ACTIVITY: Taking the line with "#20 cancel = 0;" as the start, reproduce every line until the records end, exactly and with nothing added.

INFORMATION GIVEN:
····················
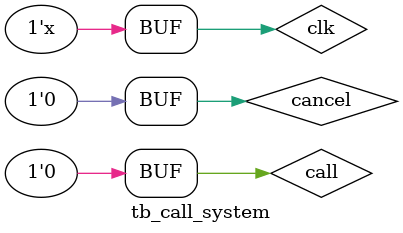
<source format=v>
`timescale 1ns / 1ps


module tb_call_system;

reg clk = 0;
reg call = 0;
reg cancel = 0;
wire light_state;

call_system uut (
    .clk(clk),
    .call(call),
    .cancel(cancel),
    .light_state(light_state)
    );
    
always #5 clk = ~clk;

initial begin
    #20 call = 0; cancel = 0;
    #20 call = 1; cancel = 0;
    #20 call = 0; cancel = 1;
    #20 call = 1; cancel = 1;
    #20 call = 0; cancel = 0;
    #20 call = 1; cancel = 0;
    #20 cancel = 1;
    #20 cancel = 0;
    #20 call = 0; cancel = 1;
    #20 call = 0; cancel = 0;
end

endmodule

</source>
····················
RESPONSE AREA:
    #20 cancel = 0;
    #20 call = 0; cancel = 1;
    #20 call = 0; cancel = 0;
end

endmodule

</source>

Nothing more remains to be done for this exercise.